The G5, formulating its position ahead of talks with the Group of Eight rich nations in Italy, cautioned that they were suffering more from the global economic crisis caused by the world’s wealthiest countries, Reuters reports.
“We are concerned about the present state of the world economy, which submits the developing countries to an inordinate burden resulting from a crisis they did not initiate,” said the G5 nations, which also include Brazil, South Africa and Mexico.
The G5 meetings came amid hopes of possible breakthrough on trade.
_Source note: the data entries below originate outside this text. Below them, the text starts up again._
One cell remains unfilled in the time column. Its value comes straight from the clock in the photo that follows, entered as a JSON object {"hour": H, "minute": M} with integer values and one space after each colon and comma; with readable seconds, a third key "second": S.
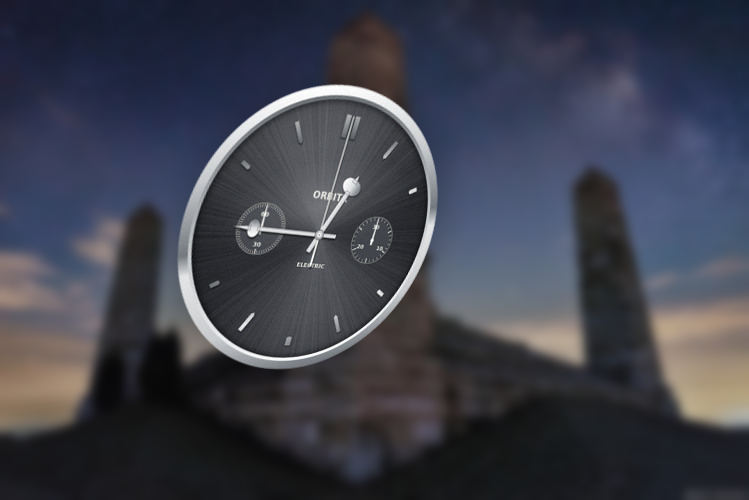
{"hour": 12, "minute": 45}
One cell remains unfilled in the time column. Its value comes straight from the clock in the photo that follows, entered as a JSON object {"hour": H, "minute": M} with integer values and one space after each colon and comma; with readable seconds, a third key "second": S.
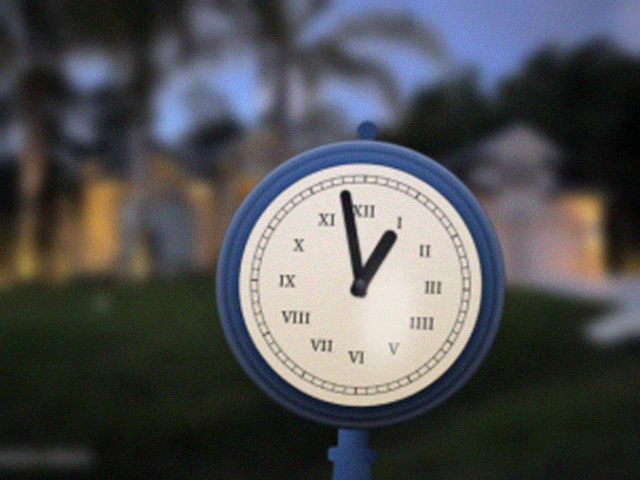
{"hour": 12, "minute": 58}
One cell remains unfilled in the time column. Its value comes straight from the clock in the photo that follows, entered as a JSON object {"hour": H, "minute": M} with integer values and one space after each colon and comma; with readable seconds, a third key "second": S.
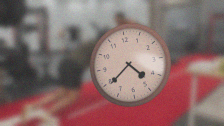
{"hour": 4, "minute": 39}
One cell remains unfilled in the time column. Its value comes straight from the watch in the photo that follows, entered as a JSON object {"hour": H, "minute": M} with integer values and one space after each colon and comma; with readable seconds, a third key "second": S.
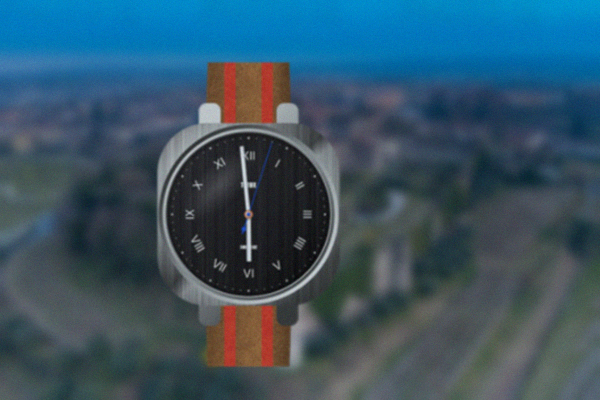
{"hour": 5, "minute": 59, "second": 3}
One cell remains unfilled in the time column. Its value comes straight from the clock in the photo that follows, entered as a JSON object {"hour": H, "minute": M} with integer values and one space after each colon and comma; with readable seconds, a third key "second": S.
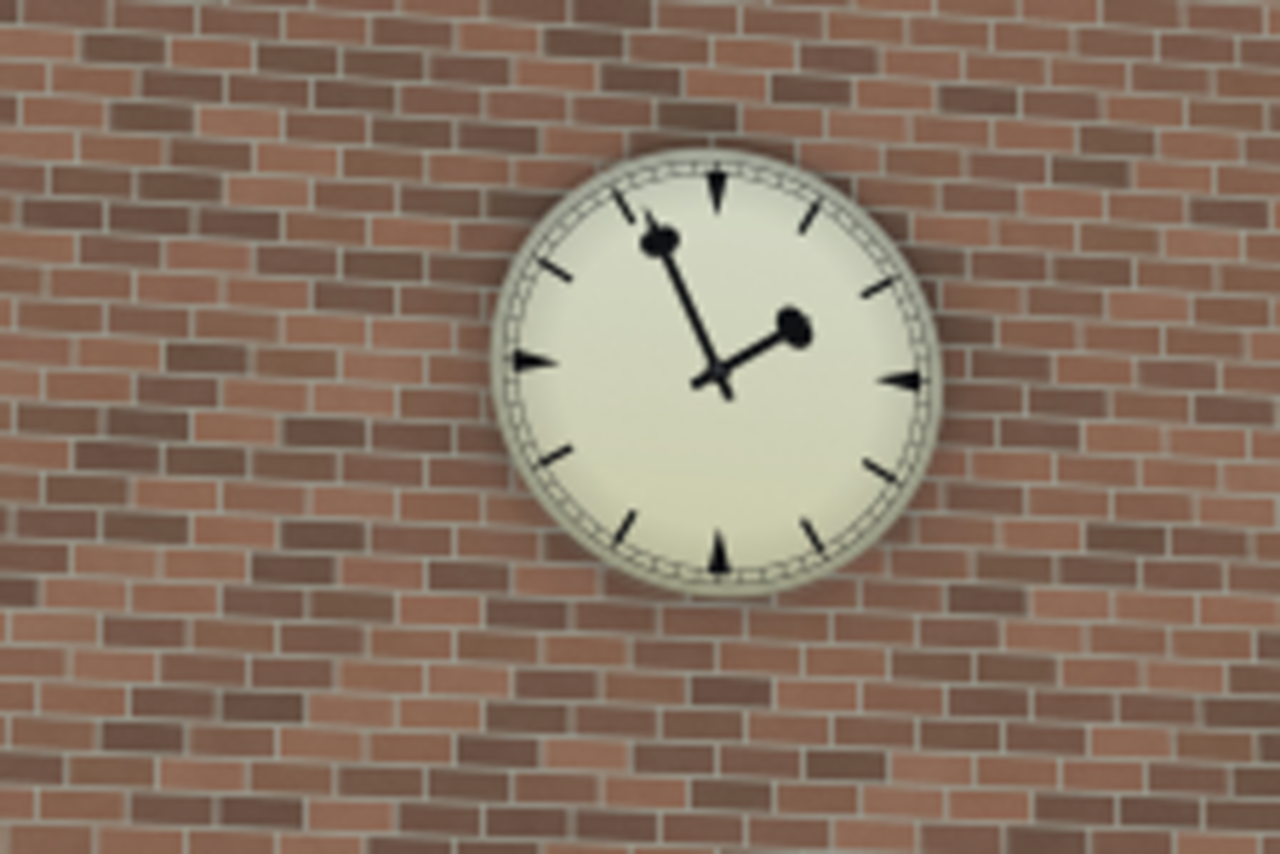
{"hour": 1, "minute": 56}
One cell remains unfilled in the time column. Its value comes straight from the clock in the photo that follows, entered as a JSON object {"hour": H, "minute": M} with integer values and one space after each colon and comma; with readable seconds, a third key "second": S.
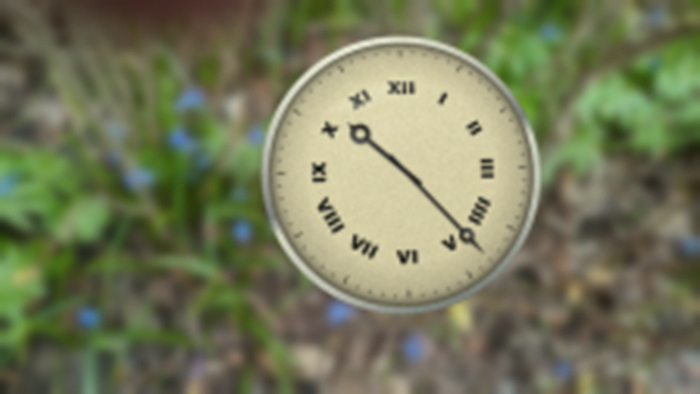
{"hour": 10, "minute": 23}
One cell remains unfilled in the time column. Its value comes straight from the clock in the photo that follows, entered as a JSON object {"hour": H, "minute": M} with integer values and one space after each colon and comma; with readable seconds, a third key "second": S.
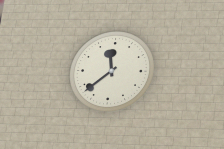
{"hour": 11, "minute": 38}
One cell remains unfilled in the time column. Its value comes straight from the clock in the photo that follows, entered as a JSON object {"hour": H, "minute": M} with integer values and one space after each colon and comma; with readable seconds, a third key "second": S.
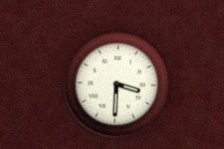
{"hour": 3, "minute": 30}
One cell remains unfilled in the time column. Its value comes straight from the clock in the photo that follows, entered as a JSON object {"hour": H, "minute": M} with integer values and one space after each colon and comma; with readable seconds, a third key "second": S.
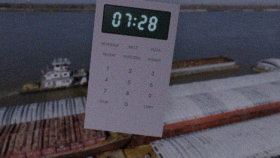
{"hour": 7, "minute": 28}
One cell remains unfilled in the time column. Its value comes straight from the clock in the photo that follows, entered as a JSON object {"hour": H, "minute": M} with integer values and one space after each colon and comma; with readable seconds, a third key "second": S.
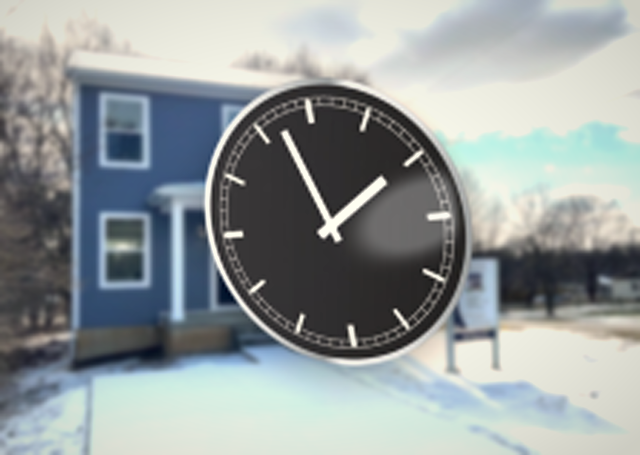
{"hour": 1, "minute": 57}
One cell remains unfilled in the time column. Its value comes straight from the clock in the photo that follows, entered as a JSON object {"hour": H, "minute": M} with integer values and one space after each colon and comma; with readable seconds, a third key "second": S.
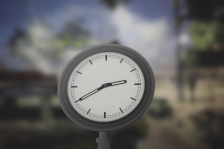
{"hour": 2, "minute": 40}
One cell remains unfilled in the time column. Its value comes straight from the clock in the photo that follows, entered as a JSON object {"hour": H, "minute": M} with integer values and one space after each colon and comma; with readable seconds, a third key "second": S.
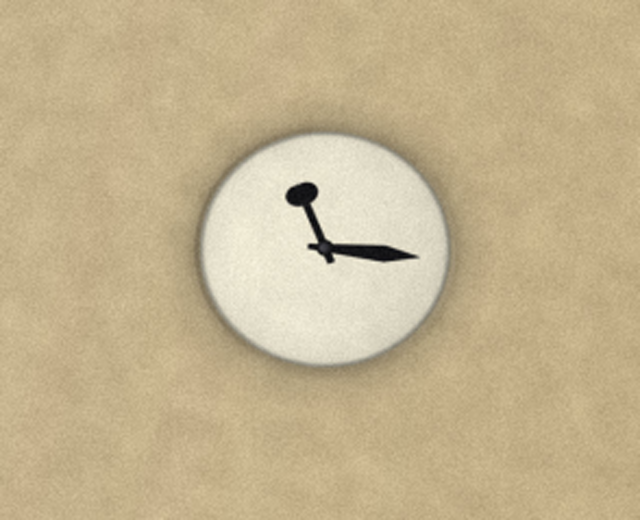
{"hour": 11, "minute": 16}
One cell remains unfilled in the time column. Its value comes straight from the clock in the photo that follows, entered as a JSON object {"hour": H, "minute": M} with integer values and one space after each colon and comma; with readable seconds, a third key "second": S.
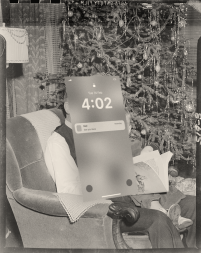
{"hour": 4, "minute": 2}
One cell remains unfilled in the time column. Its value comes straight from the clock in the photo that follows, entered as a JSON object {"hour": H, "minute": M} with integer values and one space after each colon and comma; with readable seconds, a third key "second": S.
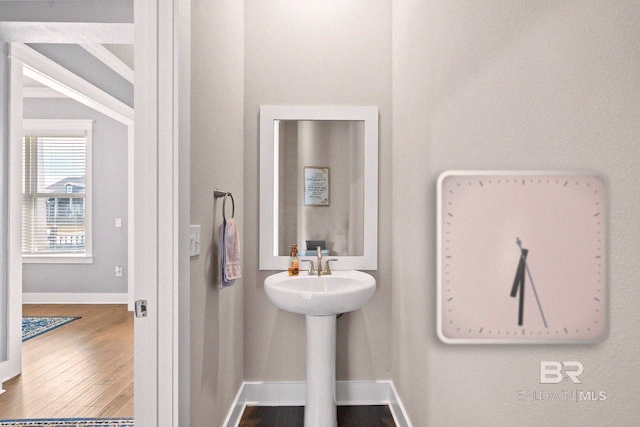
{"hour": 6, "minute": 30, "second": 27}
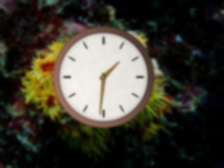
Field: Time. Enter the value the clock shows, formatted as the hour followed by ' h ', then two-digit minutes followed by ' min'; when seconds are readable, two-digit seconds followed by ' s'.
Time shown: 1 h 31 min
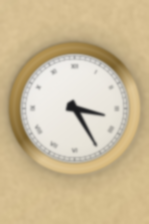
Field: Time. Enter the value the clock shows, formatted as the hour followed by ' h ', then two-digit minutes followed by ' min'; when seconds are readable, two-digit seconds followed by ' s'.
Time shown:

A draft communique suggested the G8 and G5 would agree at talks in the Italian town of L’Aquila to conclude the stalled Doha round of trade talks in 2010.
In their statement, the G5 said it was committed to try to address “any outstanding problems” on trade talks and added the successful conclusion of Doha would provide “a major stimulus to the restoration of confidence in world markets”.
But it also called on the world’s richest nations to tear down trade barriers they said were a drag on the world economy and to restore credit to the poorest countries.
“We will stress tomorrow the importance of maintaining adequate flow of finance to the developing countries and also of keeping markets open by resisting protectionist pressures,” said India’s Prime Minister Manmohan Singh.
The G8 agreed on yesterday to try to limit global warming to 2 degrees Celsius and cut its greenhouse gas emissions by 80 %, but it failed to persuade China and India to join a bid to halve world emissions.
Speaking to reporters, leaders of the G5 nations said the world’s richest nations had a greater responsibility to address climate change.
With only five months until a new UN climate pact is due to be agreed in Copenhagen, the G5 called on developed nations to reduce their aggregate emissions by at least 40 % below 1990 levels by 2020.
“The member countries of the Group of Five reiterate our commitment to shared yet differentiated responsibilities in order to face this global problem,” said Mexican President Felipe Calderon.
Chinese State Councillor Dai Bingguo stood in for President Hu Jintao, who pulled out of the summit to return home to monitor developments in the northwestern Xinjiang region after 156 people were killed in its worst ethnic violence in decades.
Some had thought China might push for G8 debate about the dollar’s status as the world’s main reserve currency, but Dai steered well clear of broaching anything so controversial in his statement to the press.
“We had a candid, effective and in-depth exchange of views and reached a broad consensus. Of course, there are some issues that need further discussion and study,” he said.
China has been credited by many analysts for a textbook stimulus programme that has helped its recovery, and the G5 countries called for “strong economic stimulus measures to restore market confidence”.
“Developed countries have a leading responsibility in this regard.”